Un po’ alla volta riuscirono a riprendere i contatti con i compaesani da cui erano rimasti isolati: decisero di raggiungere quelli di Toronto. Bruna ebbe un colpo di fortuna e trovò subito un buon impiego in una fabbrica di prodotti alimentari, dove ha lavorato per 38 anni, fino al pensionamento. E’ stata lei il bastone della famiglia – riconosce amorevolmente Guido, che cominciò la sua carriera lavorativa a Toronto in qualità di giardiniere nelle serre di un grande vivaio. Il principale non riusciva a pronunciare il suo nome, che trasformò in John. Quell’occupazione gli piaceva, ma fatalità volle che scendendo dall’autobus mentre si recava al lavoro, un incidente gli provocasse il distacco di un dito della mano. Dopo due mesi di forzata inattività, ricominciò a lavorare: dapprima nel campo meccanico, passando poi all’elettromeccanica ed infine all’elettronica.

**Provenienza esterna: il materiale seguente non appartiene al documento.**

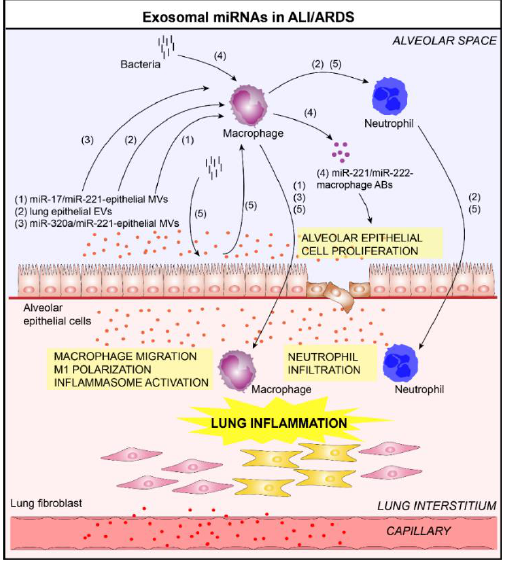
Figure 4. Role of lung EVs in the pathogenesis of Acute Lung Injury / Acute Respiratory Distress Syndrome (ALI / ARDS) ( 1–5 ). In the context of ALI / ARDS, EVs released by bronchial ECs and alveolar macrophages contribute to lung inflammation. Indeed, these vesicles are able to activate macrophages and promote the infiltration of immune cells (macrophages, neutrophils) in the lung in a miRNA transfer-dependent manner (delivery of ( 1 ) miR-17 / miR-221 [51] and ( 3 ) miR-320a / miR-221 [53] in alveolar macrophages via epithelial EVs) or ( 2 ) caspase-3-dependent manner [52]. ( 4 ) In addition, the alveolar macrophages-derived EVs are able to promote the proliferation of lung ECs by delivering miR-221 / 222[54]. ( 5 )Afterbacteriallunginfection, alveolarEC-derivedEVscontributetoinnateimmune responses by delivering miRNAs into alveolar macrophages, subsequently promoting inflammasome activation, neutrophil recruitment, and M1-macrophage polarization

La prima casa riuscirono ad acquistarla nel 63: oltre che significativa tappa nel percorso canadese, fu sinonimo di indipendenza dai condizionamenti della padrona di casa, dove fino ad allora avevano abitato in subaffitto: non voleva troppe visite di amici e controllava i consumi domestici di acqua e gas.
46 anni di Canada, 3 figli, molti i rientri a Trieste, che Braini ha cercato di rendere sempre più frequenti ed abbinati ad una visita alla terra delle proprie radici. Il primo è avvenuto nel 1969: al tempo dello sbarco dell’uomo sulla luna – precisa Guido, che puntualizza anche di sentirsi italiano, di cultura istro veneta. Ma tanta ammirazione la riservo anche al Canada, per com’è amministrato, per come tratta gli emigranti e si interessa della sua gente. I problemi ci sono, ma esistono ovunque. Toronto è diventata una grande città e si trova a sopportarne le conseguenze: delinquenza, droga, malavita. Il rapporto è di 4 milioni e mezzo di abitanti contro 70/80 omicidi l’anno.
Spaventa, però se facciamo il confronto con metropoli sue pari, troviamo Detroit che ne conta 1.200 e Washington 1.600.Qui siamo in buone mani: il capo della Protezione Civile dell’Ontario è un friulano, nato a Codroipo: Giuliano Fantino. ....... ed anche il capo delle Giubbe Rosse è italiano.